### [TEXTAUSZUG]

Angebote entpuppen sich als Abo

Von Ingo Schmitz
Kreis Höxter (WB). Verlockende Angebote hält das Internet bereit. Auf zahlreichen Seiten wird die Jugend mit kostenlosen Diensten geködert. Wenn aber plötzlich Rechnungen ins Haus flattern, ist die Not groß. Rechtsanwalt Tobias Seck bearbeitet zurzeit mehr als ein Dutzend Fälle, in denen Schüler aus dem Kreis Höxter in die Internet-Falle getappt sind.

Große Wünsche -Êschmaler Geldbeutel. So sieht es oftmals bei Jugendlichen aus, die heute über Mobiltelefone und Computer verfügen. Und genau das machen sich findige Internetanbieter zu Nutze.

### [DEINE AUFGABE]
Fasse den Textauszug in zwei Sätzen zusammen.

### [ÜBUNGSDATEN]
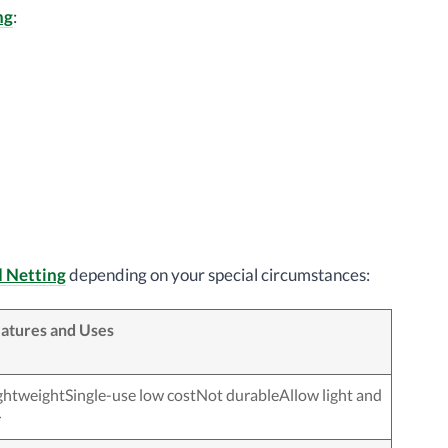
ng
:
d Netting
depending on your special circumstances:
atures and Uses
ghtweightSingle-use low costNot durableAllow light and
r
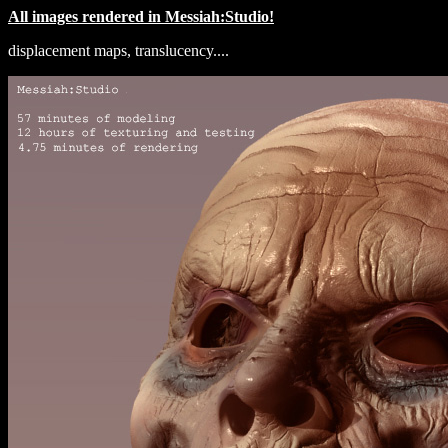
All images rendered in Messiah:Studio!
displacement maps, translucency....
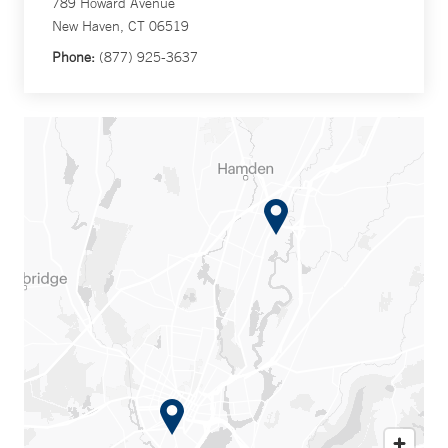
789 Howard Avenue
New Haven, CT 06519
Phone:
(877) 925-3637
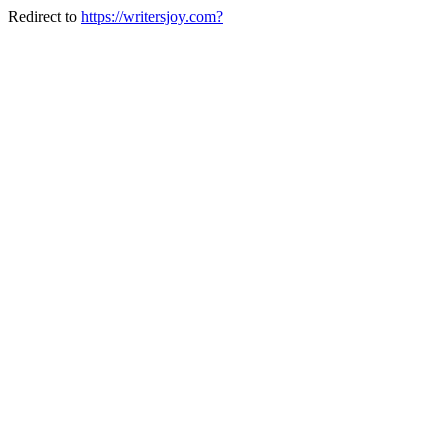
Redirect to
https://writersjoy.com?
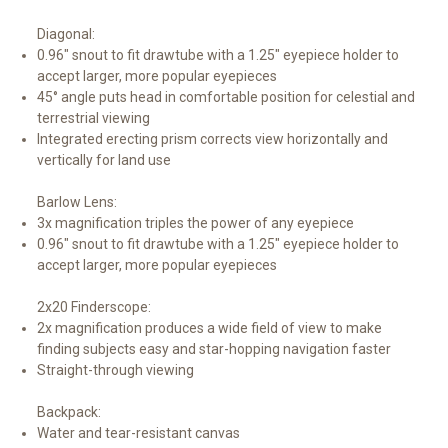
Diagonal:
0.96" snout to fit drawtube with a 1.25" eyepiece holder to
accept larger, more popular eyepieces
45° angle puts head in comfortable position for celestial and
terrestrial viewing
Integrated erecting prism corrects view horizontally and
vertically for land use
Barlow Lens:
3x magnification triples the power of any eyepiece
0.96" snout to fit drawtube with a 1.25" eyepiece holder to
accept larger, more popular eyepieces
2x20 Finderscope:
2x magnification produces a wide field of view to make
finding subjects easy and star-hopping navigation faster
Straight-through viewing
Backpack:
Water and tear-resistant canvas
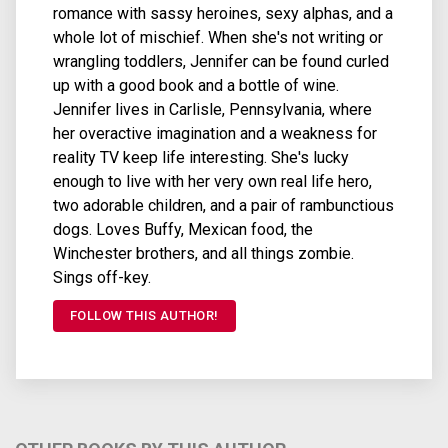
romance with sassy heroines, sexy alphas, and a
whole lot of mischief. When she's not writing or
wrangling toddlers, Jennifer can be found curled
up with a good book and a bottle of wine.
Jennifer lives in Carlisle, Pennsylvania, where
her overactive imagination and a weakness for
reality TV keep life interesting. She's lucky
enough to live with her very own real life hero,
two adorable children, and a pair of rambunctious
dogs. Loves Buffy, Mexican food, the
Winchester brothers, and all things zombie.
Sings off-key.
FOLLOW THIS AUTHOR!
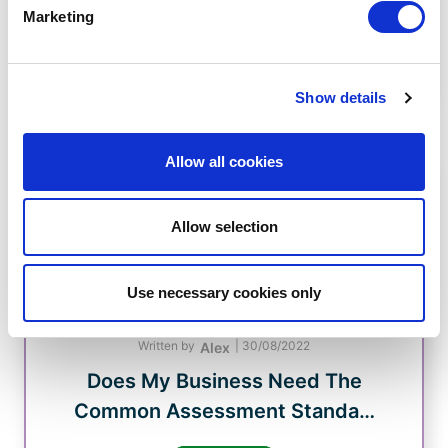
CHAS 2013 Limited acquired by
Marketing
Veriforce
Read Now
Show details
Allow all cookies
Allow selection
Use necessary cookies only
Written by
|
30/08/2022
Alex
Does My Business Need The
Common Assessment Standa…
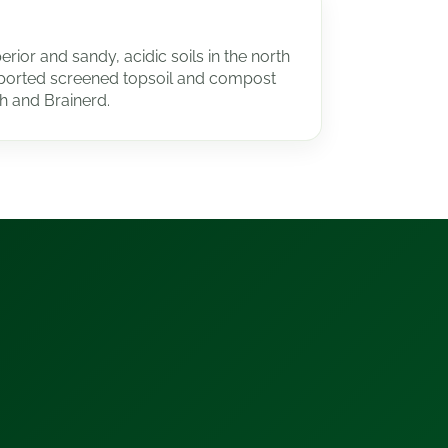
rior and sandy, acidic soils in the north
orted screened topsoil and compost
h and Brainerd.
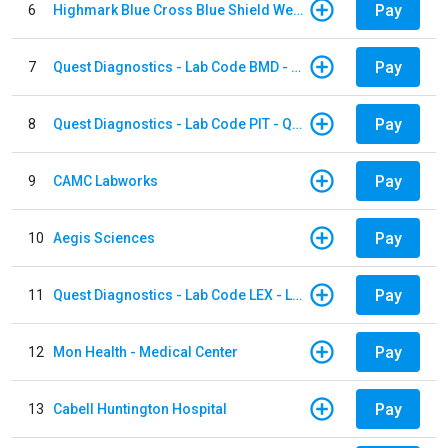
Pay
6
Highmark Blue Cross Blue Shield West Virginia
Pay
7
Quest Diagnostics - Lab Code BMD - Baltimore
Pay
8
Quest Diagnostics - Lab Code PIT - Quest Diagnostics PIT
Pay
9
CAMC Labworks
Pay
10
Aegis Sciences
Pay
11
Quest Diagnostics - Lab Code LEX - Lexington
Pay
12
Mon Health - Medical Center
Pay
13
Cabell Huntington Hospital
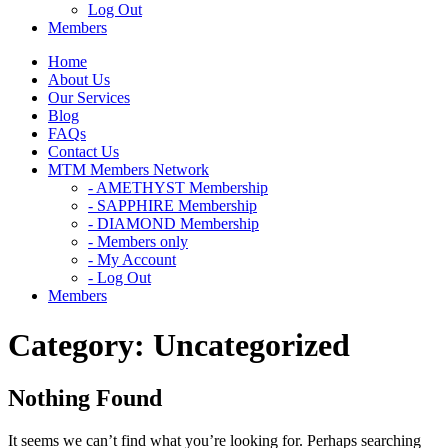
Log Out
Members
Home
About Us
Our Services
Blog
FAQs
Contact Us
MTM Members Network
- AMETHYST Membership
- SAPPHIRE Membership
- DIAMOND Membership
- Members only
- My Account
- Log Out
Members
Category:
Uncategorized
Nothing Found
It seems we can’t find what you’re looking for. Perhaps searching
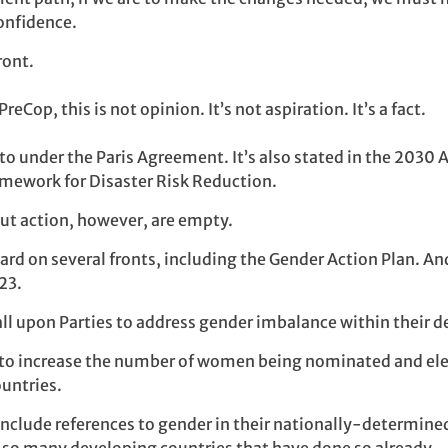
onfidence.
ront.
reCop, this is not opinion. It’s not aspiration. It’s a fact.
 to under the Paris Agreement. It’s also stated in the 2030
mework for Disaster Risk Reduction.
ut action, however, are empty.
rd on several fronts, including the Gender Action Plan. An
23.
all upon Parties to address gender imbalance within their d
o increase the number of women being nominated and elec
ountries.
include references to gender in their nationally-determined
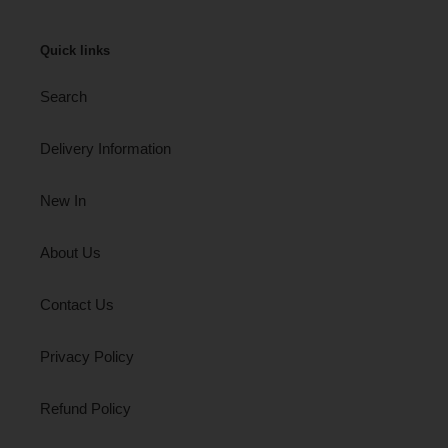
Quick links
Search
Delivery Information
New In
About Us
Contact Us
Privacy Policy
Refund Policy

### [LÖSUNG]
Auf vielen Internetseiten werden Jugendliche mit kostenlosen Diensten gelockt, doch dann kommen plötzlich Rechnungen ins Haus. Rechtsanwalt Tobias Seck bearbeitet zurzeit mehr als ein Dutzend Fälle, in denen Schüler aus dem Kreis Höxter in diese Internet-Falle getappt sind.